(Exercise materials Opens)
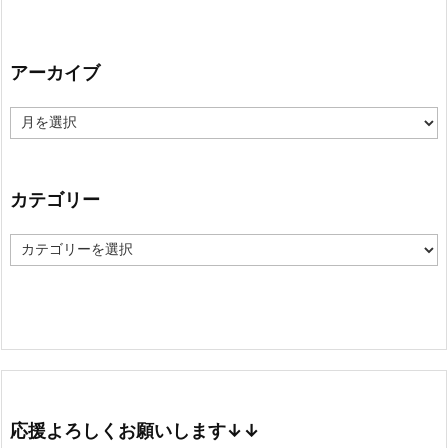
アーカイブ
ア
ー
カ
イ
ブ
カテゴリー
カ
テ
ゴ
リ
ー
応援よろしくお願いします↓↓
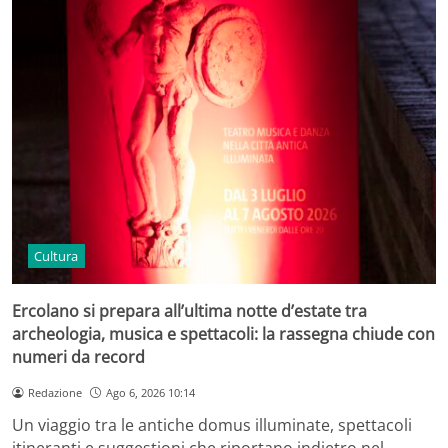
Cultura
Ercolano si prepara all’ultima notte d’estate tra
archeologia, musica e spettacoli: la rassegna chiude con
numeri da record
Redazione
Ago 6, 2026 10:14
Un viaggio tra le antiche domus illuminate, spettacoli
itineranti e suggestioni che riportano indietro nel…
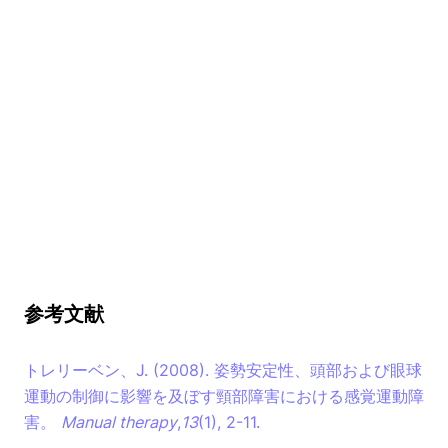
参考文献
トレリーベン、J. (2008). 姿勢安定性、頭部および眼球
運動の制御に影響を及ぼす頸部障害における感覚運動障
害。
Manual therapy
,
13
(1), 2-11.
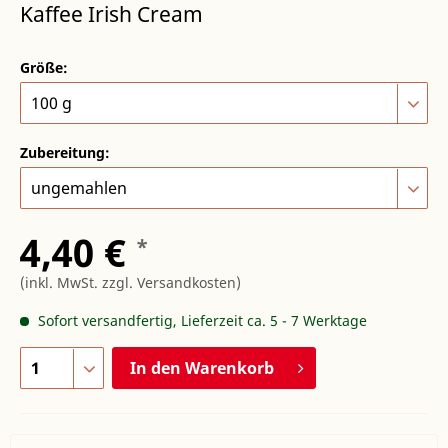
Kaffee Irish Cream
Größe:
Zubereitung:
4,40 €
*
(inkl. MwSt.
zzgl. Versandkosten
)
Sofort versandfertig, Lieferzeit ca. 5 - 7 Werktage
In den
Warenkorb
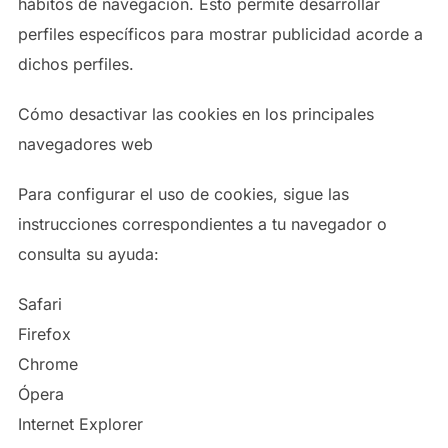
hábitos de navegación. Esto permite desarrollar
perfiles específicos para mostrar publicidad acorde a
dichos perfiles.
Cómo desactivar las cookies en los principales
navegadores web
Para configurar el uso de cookies, sigue las
instrucciones correspondientes a tu navegador o
consulta su ayuda:
Safari
Firefox
Chrome
Ópera
Internet Explorer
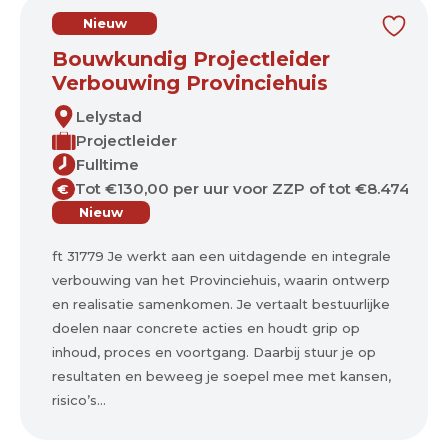
Nieuw
Bouwkundig Projectleider
Verbouwing Provinciehuis
Lelystad
Projectleider
Fulltime
Tot €130,00 per uur voor ZZP of tot €8.474,00 
€
Nieuw
ft 31779 Je werkt aan een uitdagende en integrale
verbouwing van het Provinciehuis, waarin ontwerp
en realisatie samenkomen. Je vertaalt bestuurlijke
doelen naar concrete acties en houdt grip op
inhoud, proces en voortgang. Daarbij stuur je op
resultaten en beweeg je soepel mee met kansen,
risico’s...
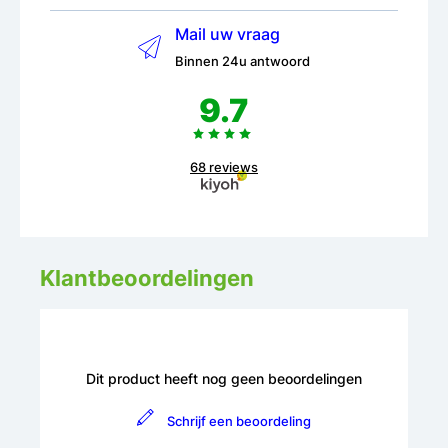
Mail uw vraag
Binnen 24u antwoord
9.7
68 reviews
Klantbeoordelingen
Dit product heeft nog geen beoordelingen
Schrijf een beoordeling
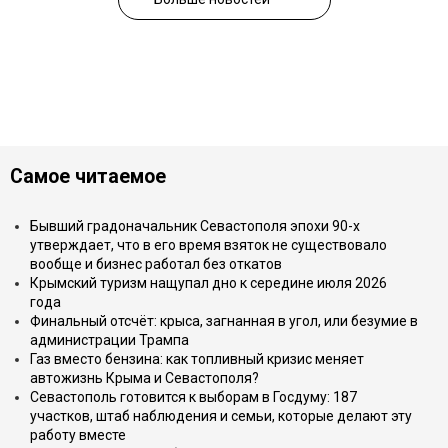
Самое читаемое
Бывший градоначальник Севастополя эпохи 90-х
утверждает, что в его время взяток не существовало
вообще и бизнес работал без откатов
Крымский туризм нащупал дно к середине июля 2026
года
Финальный отсчёт: крыса, загнанная в угол, или безумие в
администрации Трампа
Газ вместо бензина: как топливный кризис меняет
автожизнь Крыма и Севастополя?
Севастополь готовится к выборам в Госдуму: 187
участков, штаб наблюдения и семьи, которые делают эту
работу вместе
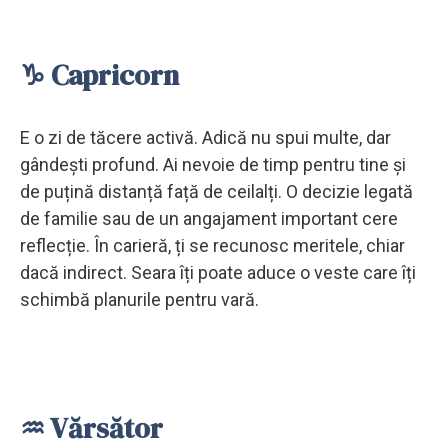
♑ Capricorn
E o zi de tăcere activă. Adică nu spui multe, dar
gândești profund. Ai nevoie de timp pentru tine și
de puțină distanță față de ceilalți. O decizie legată
de familie sau de un angajament important cere
reflecție. În carieră, ți se recunosc meritele, chiar
dacă indirect. Seara îți poate aduce o veste care îți
schimbă planurile pentru vară.
♒ Vărsător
(Exercise materials Closes)
Exactly the lines from the start of the entries above through the line with "hábitos de navegación." should be reproduced, and nothing else; drop the pictures.

Expected output:
アーカイブ
ア
ー
カ
イ
ブ
カテゴリー
カ
テ
ゴ
リ
ー
応援よろしくお願いします↓↓
Cultura
Ercolano si prepara all’ultima notte d’estate tra
archeologia, musica e spettacoli: la rassegna chiude con
numeri da record
Redazione
Ago 6, 2026 10:14
Un viaggio tra le antiche domus illuminate, spettacoli
itineranti e suggestioni che riportano indietro nel…
参考文献
トレリーベン、J. (2008). 姿勢安定性、頭部および眼球
運動の制御に影響を及ぼす頸部障害における感覚運動障
害。
Manual therapy
,
13
(1), 2-11.
Kaffee Irish Cream
Größe:
Zubereitung:
4,40 €
*
(inkl. MwSt.
zzgl. Versandkosten
)
Sofort versandfertig, Lieferzeit ca. 5 - 7 Werktage
In den
Warenkorb
hábitos de navegación. Esto permite desarrollar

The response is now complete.